Am Fahrradständer

© Elisabeth Lang

Eben habe ich meinen Einkaufswagen aus dem Supermarkt gewuchtet, an seinen Abstellplatz zurückgeklickt und schleppe mich zum Fahrradständer. Wegen der schweren Einkaufstaschen hängen meine Arme so weit nach unten, dass gewisse Ähnlichkeiten mit einem Schimpansen vermutlich nicht ausgeschlossen sind.

Da steht ein älterer Herr neben dem Radlständer, angetan mit grauem Trachtenfilzhut und ockerfarbenem Rentnerblouson. Mit seiner himbeerroten Knubbelnase hätte er bei dem jährlich stattfindenden Wettbewerb um den größten Zinken beste Chancen auf schätzungsweise Platz 2 ½. Er schaut aus wie bei einer Servicehotline in der Endloswarteschleife: schicksalsergeben und doch darauf hoffend, das sich alles noch zum Gutem wendet. Ich frage ihn, ob ich ihm irgendwie helfen könne. „Naa“, sagt er, „ez hod ma oana mei Radl o’gschbert und i ko ned wegfoan.“ – Ooooh …! Zum Glück ist das nicht MEIN Fahrrad!, denke ich. „Ja, und was machen S‘ jetzt?“, möchte ich aufrichtig mitfühlend wissen. „Naja, ez muas i hoid wartn, bis eamds z’ruckkimmt.“ Ansonsten habe er schon mit den Arbeitern von der Baustelle nebenan gesprochen: Die täten ihm das Schloss notfalls aufschneiden. – Was wiederum darauf schließen lässt, dass er wohl schon ein wenig länger hier wartet.

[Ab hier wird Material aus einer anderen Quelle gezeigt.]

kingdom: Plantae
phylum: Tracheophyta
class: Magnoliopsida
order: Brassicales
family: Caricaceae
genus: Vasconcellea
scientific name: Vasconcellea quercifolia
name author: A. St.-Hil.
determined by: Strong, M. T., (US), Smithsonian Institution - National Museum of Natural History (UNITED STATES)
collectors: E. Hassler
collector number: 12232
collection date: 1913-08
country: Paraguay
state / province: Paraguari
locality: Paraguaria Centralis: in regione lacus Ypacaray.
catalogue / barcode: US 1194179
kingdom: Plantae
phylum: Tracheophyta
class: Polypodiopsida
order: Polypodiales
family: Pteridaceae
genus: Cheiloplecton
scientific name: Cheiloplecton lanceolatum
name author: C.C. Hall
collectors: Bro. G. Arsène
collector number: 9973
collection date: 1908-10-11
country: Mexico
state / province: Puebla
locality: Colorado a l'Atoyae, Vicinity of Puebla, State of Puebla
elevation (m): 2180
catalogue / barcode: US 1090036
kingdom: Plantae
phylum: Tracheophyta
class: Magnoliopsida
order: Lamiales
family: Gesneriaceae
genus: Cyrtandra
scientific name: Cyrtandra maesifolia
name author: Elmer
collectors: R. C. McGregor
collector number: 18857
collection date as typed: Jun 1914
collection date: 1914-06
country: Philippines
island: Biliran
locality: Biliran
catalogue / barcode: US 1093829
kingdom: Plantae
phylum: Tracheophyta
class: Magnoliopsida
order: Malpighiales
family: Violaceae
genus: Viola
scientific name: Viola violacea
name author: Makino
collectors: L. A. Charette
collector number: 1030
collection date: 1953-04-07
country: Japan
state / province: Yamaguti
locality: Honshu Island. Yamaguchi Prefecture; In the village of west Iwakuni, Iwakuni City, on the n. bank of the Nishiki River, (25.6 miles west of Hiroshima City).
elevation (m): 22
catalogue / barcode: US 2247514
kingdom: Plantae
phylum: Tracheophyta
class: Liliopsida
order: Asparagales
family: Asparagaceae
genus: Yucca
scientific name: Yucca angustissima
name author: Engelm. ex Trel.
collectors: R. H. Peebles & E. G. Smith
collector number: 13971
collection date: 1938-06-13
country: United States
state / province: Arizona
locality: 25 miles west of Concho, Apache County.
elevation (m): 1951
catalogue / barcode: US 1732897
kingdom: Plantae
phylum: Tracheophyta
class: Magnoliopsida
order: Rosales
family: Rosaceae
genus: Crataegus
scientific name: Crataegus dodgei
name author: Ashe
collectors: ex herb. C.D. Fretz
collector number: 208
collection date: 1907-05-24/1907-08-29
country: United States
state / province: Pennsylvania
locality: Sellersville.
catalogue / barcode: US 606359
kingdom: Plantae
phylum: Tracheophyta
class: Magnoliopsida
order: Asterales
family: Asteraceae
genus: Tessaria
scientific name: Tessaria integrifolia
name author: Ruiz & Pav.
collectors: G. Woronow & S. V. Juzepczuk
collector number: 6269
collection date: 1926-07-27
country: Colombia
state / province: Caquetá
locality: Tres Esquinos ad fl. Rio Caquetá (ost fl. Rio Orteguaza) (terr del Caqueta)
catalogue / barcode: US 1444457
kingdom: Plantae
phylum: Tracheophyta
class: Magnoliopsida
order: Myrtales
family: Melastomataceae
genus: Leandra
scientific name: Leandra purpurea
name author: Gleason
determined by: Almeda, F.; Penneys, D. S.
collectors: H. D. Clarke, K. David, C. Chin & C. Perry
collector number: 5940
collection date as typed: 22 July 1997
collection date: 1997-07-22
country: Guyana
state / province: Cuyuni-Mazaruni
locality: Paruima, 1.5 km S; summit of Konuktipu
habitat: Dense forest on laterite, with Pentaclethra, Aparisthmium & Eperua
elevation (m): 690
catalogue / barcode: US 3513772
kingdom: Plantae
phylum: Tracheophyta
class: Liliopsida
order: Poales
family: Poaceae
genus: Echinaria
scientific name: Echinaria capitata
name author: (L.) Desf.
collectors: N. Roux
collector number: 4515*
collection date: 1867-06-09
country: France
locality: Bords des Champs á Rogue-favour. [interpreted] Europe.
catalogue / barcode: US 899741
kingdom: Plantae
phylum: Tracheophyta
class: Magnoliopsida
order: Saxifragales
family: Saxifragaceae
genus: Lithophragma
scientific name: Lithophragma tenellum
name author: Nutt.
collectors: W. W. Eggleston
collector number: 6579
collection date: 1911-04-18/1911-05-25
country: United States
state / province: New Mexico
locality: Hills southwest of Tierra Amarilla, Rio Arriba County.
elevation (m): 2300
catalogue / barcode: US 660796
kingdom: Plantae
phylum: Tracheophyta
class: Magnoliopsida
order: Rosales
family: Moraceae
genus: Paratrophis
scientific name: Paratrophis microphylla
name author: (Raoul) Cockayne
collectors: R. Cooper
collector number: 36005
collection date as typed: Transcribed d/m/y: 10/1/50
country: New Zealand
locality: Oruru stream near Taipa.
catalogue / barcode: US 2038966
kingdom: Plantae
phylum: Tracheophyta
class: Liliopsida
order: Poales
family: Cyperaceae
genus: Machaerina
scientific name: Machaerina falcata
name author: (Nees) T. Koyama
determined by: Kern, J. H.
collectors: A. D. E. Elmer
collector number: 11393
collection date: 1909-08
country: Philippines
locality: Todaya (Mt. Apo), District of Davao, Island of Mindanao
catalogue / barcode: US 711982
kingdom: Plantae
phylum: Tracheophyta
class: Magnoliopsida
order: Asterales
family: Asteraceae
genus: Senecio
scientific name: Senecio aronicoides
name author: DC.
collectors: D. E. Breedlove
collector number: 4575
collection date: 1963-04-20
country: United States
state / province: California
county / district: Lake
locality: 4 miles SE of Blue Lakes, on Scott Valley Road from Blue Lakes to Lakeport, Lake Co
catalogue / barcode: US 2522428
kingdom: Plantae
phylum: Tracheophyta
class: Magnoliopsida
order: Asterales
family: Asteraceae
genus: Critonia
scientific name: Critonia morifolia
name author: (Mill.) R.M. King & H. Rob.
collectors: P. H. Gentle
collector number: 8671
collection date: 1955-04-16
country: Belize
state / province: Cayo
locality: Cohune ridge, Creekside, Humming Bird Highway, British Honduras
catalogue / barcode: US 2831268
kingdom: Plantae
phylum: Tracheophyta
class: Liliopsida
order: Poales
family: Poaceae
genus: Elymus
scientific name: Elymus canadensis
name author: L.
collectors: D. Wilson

Hektik am Fahrradständer wird zum Fiasko

Wie kommt man eigentlich dazu, das Nachbarfahrrad statt das eigene abzuschließen? Schlechter Scherz? Nein, vermutlich war da eher jemand ein wenig zerstreut. Und unaufmerksam, wie derjenige war, hat er, zack, das Fahrrad eines unbedarften Fremden abgesperrt. ‑ Hätte also auch ich sein können in meiner Hektik und der daraus resultierenden Zerstreutheit. Denn wie das im Alltag halt oft so ist, packe ich oft zu viel in zu wenig Zeit hinein. Da fahre ich nicht einfach nur zum Supermarkt, weil die Milch für den Pudding ausgegangen ist.  Nein: Ich radle gleich noch weiter zur Post, weil der Brief auch noch weg muss. Aber schön zackig! Denn der Pudding soll ja fertig sein, bevor ich unseren Jüngsten zum Fußballtraining karre. ‑ Blöd nur, dass ich in einer solchen Situation einmal mein Radl zwar abgesperrt, den Fahrradschlüssel aber zu Hause vergessen hatte. Seither habe ich ein Zahlenschloss. Vorsichtshalber mit meinem Geburtsdatum als Zahlenkombi, weil ich  das auch in der größten Hektik noch nie vergessen habe. Bisher zumindest.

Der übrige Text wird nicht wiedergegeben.